Kusser’s Theatrical Overtures: A Glimpse into the Franco-German Baroque Crossroads
Johann Sigismund Kusser—who Gallicized his name to Cousser when it suited his purposes—occupies one of those curious positions in music history where ambition outstripped genius, though not by so wide a margin as to render the music uninteresting. Born in Bratislava in 1660, he studied with Lully (or so he claimed, and the claim seems plausible enough), absorbed the French manner like blotting paper, and spent much of his peripatetic career trying to transplant the glories of Versailles to the less receptive soil of German courts. These six Ouvertures de théâtre from 1682 represent him at twenty-two, already a master of imitation if not quite of invention.
The French overture as Lully codified it—that grave opening with its dotted rhythms and hieratic tread, followed by a fugal "allegro" and then a suite of dances—was the most exportable musical commodity of the late seventeenth century. Kusser understood the formula perfectly. What he couldn’t quite capture was the ineffable quality that makes Lully’s best overtures feel inevitable rather than merely well-constructed. Listen to the opening of the Overture No. 1 in A minor: the gestures are all correct, the harmonic progressions proper, but there’s a certain pedagogical quality to it, as if we’re hearing a very accomplished student’s work rather than the master’s own hand.
That said, these pieces have considerable charm. The dance movements—bourées, gigues, minuets, gavottes, though frustratingly unindexed here—often achieve a genuine grace. The Overture No. 2 in B-flat contains a particularly fetching gavotte (or is it the second one? the lack of proper track indexing makes precision difficult) where Kusser’s melodic gift shows itself to real advantage. And there are moments, particularly in the Overture No. 5 in F, where the contrapuntal writing in the fugal sections displays genuine ingenuity.
Peter Zajicek and his forces from Musica Aeterna and Les Menus Plaisirs give us period-instrument performances that are entirely respectable without being revelatory. The string sound is appropriately lean, the articulation clean, the ornamentation tasteful if somewhat cautious. But I wanted more dynamic contrast, more rhetorical point-making, more of that French swagger that Kusser was trying so hard to emulate. The harpsichord continuo, as the original reviewer notes, sits too far back in the mix—a puzzling choice in music where the continuo provides not just harmonic foundation but rhythmic drive and textural color.
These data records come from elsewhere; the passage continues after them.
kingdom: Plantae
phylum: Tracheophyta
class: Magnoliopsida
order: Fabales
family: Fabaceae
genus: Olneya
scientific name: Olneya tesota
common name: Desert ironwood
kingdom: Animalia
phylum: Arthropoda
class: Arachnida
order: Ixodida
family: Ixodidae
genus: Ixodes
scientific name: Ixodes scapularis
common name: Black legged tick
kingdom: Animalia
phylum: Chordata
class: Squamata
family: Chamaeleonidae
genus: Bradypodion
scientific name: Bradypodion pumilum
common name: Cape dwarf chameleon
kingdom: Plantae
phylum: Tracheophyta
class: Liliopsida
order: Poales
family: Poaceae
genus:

The acoustic is pleasant enough, though it lends everything a certain sameness of affect. Court music, yes, but which court? The rather undifferentiated resonance doesn’t help distinguish between the ceremonial grandeur that should characterize the opening movements and the more intimate character appropriate to some of the dance movements.
The presentation is another matter entirely. The booklet notes are laid out in a manner that seems designed to frustrate consultation—light typeface, unconventional organization, and the sort of trilingual format that makes you hunt for information rather than finding it readily. We learn biographical facts (though the death date is given as both 1724 and 1727, depending on where you look) but get virtually nothing about the specific pieces we’re hearing. For a release from a foundation with Paribas money behind it, this seems penny-wise and pound-foolish.
As a historical document, this recording has value. Kusser represents an important moment in the internationalization of Baroque style, that “Second Baroque” period around 1670 when national boundaries became more porous and composers deliberately cultivated cosmopolitan idioms. But as music to return to repeatedly? I’m less convinced. These overtures are well-crafted without being essential, attractive without being compelling. They illuminate a corner of musical history without quite justifying their own resurrection on purely aesthetic grounds.
The release is competent, the music interesting as period artifact and occasionally delightful on its own terms. But Kusser wasn’t Bach, wasn’t even Telemann, and seventy-seven minutes of his theatrical overtures—however historically notable—asks more patience than most listeners will want to extend.